O Deus "morto" de Nietzsche, de fato, não desaparece. Essa vontade de verdade de que falava o filósofo e que naturalmente levaria ao ateísmo contém em si, como seu motor mais autêntico, a vontade de salvação, a necessidade escatológica. O Deus que morre, portanto, na cultura ocidental, não desaparece, mas afunda na terra para tentar realizar aqui o reino de Deus, entendido como a remoção definitiva de todo o mal, interpretado como aquilo que gera dor. A obsessão do nosso tempo com a "vítima" não seria talvez a sombra terrível, mas revestida de boas intenções, de uma tentativa imanente de salvação escatológica, do "Paraíso na Terra"? Porque só ali é possível que não haja vítimas. A ideia de que até mesmo o planeta, Gaia, é vítima da ação negativa e maligna do homem, não seria um sinal dessa escatologia inteiramente mundana? E aqui está o ponto.

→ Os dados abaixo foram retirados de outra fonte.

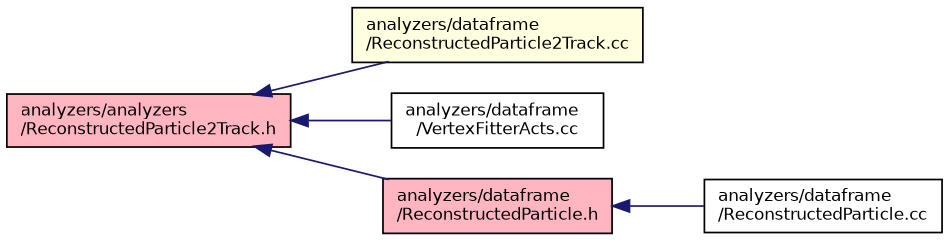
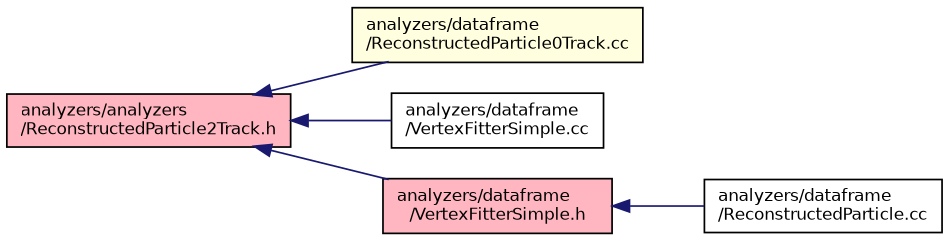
  digraph {
    rankdir=LR
    node [color=black fillcolor=lightpink fontname=Helvetica fontsize=10 shape=record style=filled]
    edge [color=midnightblue dir=back fontname=Helvetica fontsize=10 labelfontname=Helvetica labelfontsize=10 style=solid]
    n1 [fontcolor=black height=0.2 label="analyzers/analyzers\l/ReconstructedParticle2Track.h" width=0.4]
-   n2 [fillcolor=lightyellow height=0.2 label="analyzers/dataframe\l/ReconstructedParticle2Track.cc" width=0.4]
-   n3 [fillcolor=white height=0.2 label="analyzers/dataframe\l/VertexFitterActs.cc" width=0.4]
-   n4 [height=0.2 label="analyzers/dataframe\l/ReconstructedParticle.h" width=0.4]
+   n2 [fillcolor=lightyellow height=0.2 label="analyzers/dataframe\l/ReconstructedParticle0Track.cc" width=0.4]
+   n3 [fillcolor=white height=0.2 label="analyzers/dataframe\l/VertexFitterSimple.cc" width=0.4]
+   n4 [height=0.2 label="analyzers/dataframe\l/VertexFitterSimple.h" width=0.4]
    n5 [fillcolor=white height=0.2 label="analyzers/dataframe\l/ReconstructedParticle.cc" width=0.4]
    n1 -> n2
    n1 -> n3
    n1 -> n4
    n4 -> n5
  }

Se o mal, como termo dialético negativo, é essencial para a ação humana, para o streben fáustico; se toda determinação, isto é, tudo o que existe, é negação, isto é, ação; se é o antagonista, o adversário, que gera o que é na medida em que separa e divide, então removê-lo é impossível, a menos que se queira realizar a ação definitiva e mais radical: remover o próprio homem, a causa e o fim da ação, para substituí-lo por um "novo homem", isto é, por um ser genérico, desprovido de tensão, de força e da capacidade de conflito. Na fornalha do conflito, de fato, o mundo é gerado, o nosso mundo! E se o maior engano do diabo, como dizem, era fazer as pessoas acreditarem que ele não existia, eis o seu triunfo. Ao negá-lo, ao negar o negador (aquilo que separa, divide, gera conflito, mas também gera ação, o streben fáustico), ao pretender anular a ação, que por sua própria natureza é divisiva, no reino edênico do triunfo da vítima; ao negar o negador, dizia-se, nós o afirmamos, deixando-o livre para se desencadear não como um termo negativo de uma relação dialética, mas como um termo positivo absoluto (totalmente livre). Como um dissolvente que triunfa em sua paz mortal sem criação.